Which is why I recommend if you’re regularly mishitting the ball, you should try keeping your head and eyes focused on the contact point a little longer after the ball has left your strings.
This is one of the most powerful tips you can use to clean up your forehand instantly. So give it a try the next time your on the court, and see the difference for yourself.
I often get asked by players, how can I develop a proper tennis forehand swing and finish? Well, I’ve got a neat little trick for you that can do just that. It’s going to help clean up your contact point and keep you from hitting late. Best part…all you have to do is focus on your finish.
Here’s how you do it.
When you’re hitting your forehand, I want you to have a clear picture in your mind as to how you’re going to finish. And I want you to try finishing by catching the racquet at the end of the swing with your non dominant hand on the throat of the racquet. Focus on making a high finish without wrapping the racquet over your shoulder.

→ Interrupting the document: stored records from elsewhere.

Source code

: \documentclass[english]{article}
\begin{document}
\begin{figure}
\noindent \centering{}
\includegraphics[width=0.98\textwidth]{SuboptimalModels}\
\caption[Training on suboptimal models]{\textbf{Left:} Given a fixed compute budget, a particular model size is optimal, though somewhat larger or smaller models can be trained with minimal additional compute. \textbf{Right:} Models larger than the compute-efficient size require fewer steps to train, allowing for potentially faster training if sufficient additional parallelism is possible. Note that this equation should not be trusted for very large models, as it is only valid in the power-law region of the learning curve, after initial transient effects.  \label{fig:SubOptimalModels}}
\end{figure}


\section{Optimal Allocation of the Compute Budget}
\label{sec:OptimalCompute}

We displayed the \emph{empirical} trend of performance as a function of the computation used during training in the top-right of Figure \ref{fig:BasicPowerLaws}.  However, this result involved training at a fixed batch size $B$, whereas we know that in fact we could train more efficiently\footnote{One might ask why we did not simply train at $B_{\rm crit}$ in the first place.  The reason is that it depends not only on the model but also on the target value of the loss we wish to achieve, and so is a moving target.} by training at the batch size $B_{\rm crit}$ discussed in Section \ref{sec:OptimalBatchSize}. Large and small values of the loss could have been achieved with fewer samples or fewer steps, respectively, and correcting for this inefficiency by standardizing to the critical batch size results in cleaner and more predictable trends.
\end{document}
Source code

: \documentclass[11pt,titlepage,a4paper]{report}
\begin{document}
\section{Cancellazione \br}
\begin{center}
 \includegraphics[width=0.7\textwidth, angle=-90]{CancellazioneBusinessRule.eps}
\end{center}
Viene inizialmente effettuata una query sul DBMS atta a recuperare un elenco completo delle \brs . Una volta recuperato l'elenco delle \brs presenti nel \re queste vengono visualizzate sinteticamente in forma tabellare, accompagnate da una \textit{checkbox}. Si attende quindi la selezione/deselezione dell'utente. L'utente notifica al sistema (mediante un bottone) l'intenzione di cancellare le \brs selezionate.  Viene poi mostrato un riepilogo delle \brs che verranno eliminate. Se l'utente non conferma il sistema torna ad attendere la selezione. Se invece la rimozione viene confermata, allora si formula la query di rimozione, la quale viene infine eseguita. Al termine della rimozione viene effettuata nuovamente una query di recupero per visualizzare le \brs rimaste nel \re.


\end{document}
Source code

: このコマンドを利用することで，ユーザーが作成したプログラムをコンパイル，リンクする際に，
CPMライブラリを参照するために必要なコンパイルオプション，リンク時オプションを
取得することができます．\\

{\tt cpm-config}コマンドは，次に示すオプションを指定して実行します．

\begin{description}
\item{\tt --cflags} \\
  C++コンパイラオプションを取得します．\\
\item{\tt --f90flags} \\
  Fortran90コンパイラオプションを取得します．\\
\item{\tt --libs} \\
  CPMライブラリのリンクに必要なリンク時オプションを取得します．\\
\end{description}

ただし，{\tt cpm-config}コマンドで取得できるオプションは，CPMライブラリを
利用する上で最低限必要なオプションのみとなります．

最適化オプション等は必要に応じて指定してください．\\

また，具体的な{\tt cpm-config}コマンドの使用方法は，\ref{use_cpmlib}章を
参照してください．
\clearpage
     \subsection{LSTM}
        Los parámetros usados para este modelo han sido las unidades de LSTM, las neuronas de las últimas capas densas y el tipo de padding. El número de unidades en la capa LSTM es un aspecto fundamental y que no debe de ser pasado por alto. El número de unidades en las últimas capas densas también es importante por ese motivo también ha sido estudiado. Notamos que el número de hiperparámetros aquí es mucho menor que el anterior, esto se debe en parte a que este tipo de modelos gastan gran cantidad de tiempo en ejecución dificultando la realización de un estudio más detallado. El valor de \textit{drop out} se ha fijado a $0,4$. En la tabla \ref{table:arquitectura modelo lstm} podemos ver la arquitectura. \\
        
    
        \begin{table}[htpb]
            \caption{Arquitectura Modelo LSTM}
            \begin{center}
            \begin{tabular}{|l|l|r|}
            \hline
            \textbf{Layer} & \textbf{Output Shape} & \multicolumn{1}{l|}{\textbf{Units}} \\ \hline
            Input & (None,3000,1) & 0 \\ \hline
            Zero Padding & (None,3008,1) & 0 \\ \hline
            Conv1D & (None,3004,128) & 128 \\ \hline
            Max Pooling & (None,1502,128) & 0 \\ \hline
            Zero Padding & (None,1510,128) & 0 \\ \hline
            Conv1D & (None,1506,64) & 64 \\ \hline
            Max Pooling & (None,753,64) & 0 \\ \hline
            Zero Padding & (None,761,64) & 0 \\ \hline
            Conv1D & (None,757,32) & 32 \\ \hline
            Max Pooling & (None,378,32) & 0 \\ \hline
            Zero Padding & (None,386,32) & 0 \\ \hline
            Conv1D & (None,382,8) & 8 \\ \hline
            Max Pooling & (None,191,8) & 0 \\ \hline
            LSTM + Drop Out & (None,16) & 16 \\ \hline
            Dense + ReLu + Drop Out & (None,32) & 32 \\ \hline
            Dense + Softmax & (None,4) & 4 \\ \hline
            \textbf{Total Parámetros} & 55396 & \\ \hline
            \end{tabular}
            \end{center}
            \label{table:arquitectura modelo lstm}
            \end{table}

If you do this correctly, you will find that you’ll hit the ball more out in front naturally and gain extension on your forehand. You shouldn’t be thinking about hitting out in front or swinging earlier. Just focus on using the type of finish I described above and it will happen automatically.
When you catch the racquet using a high finish while keeping your arm relaxed, your forehand will improve dramatically.
The final piece of the puzzle is to focus your aim. You need to have the right targets. If you are struggling by hitting the ball late, an easy correction is to aim crosscourt. Be willing to miss wide crosscourt if you are often late. If you commit to this new target approach you, will stop hitting the ball late.
It is important to remember that – since you are exaggerating with your aim – you can try to hit the ball to the crosscourt alley targets.
If you miss a forehand wide crosscourt, and you still hit the ball clean of your racquet, this is a positive mistake. Do this more and more and you will correct that problem of being late on your forehand.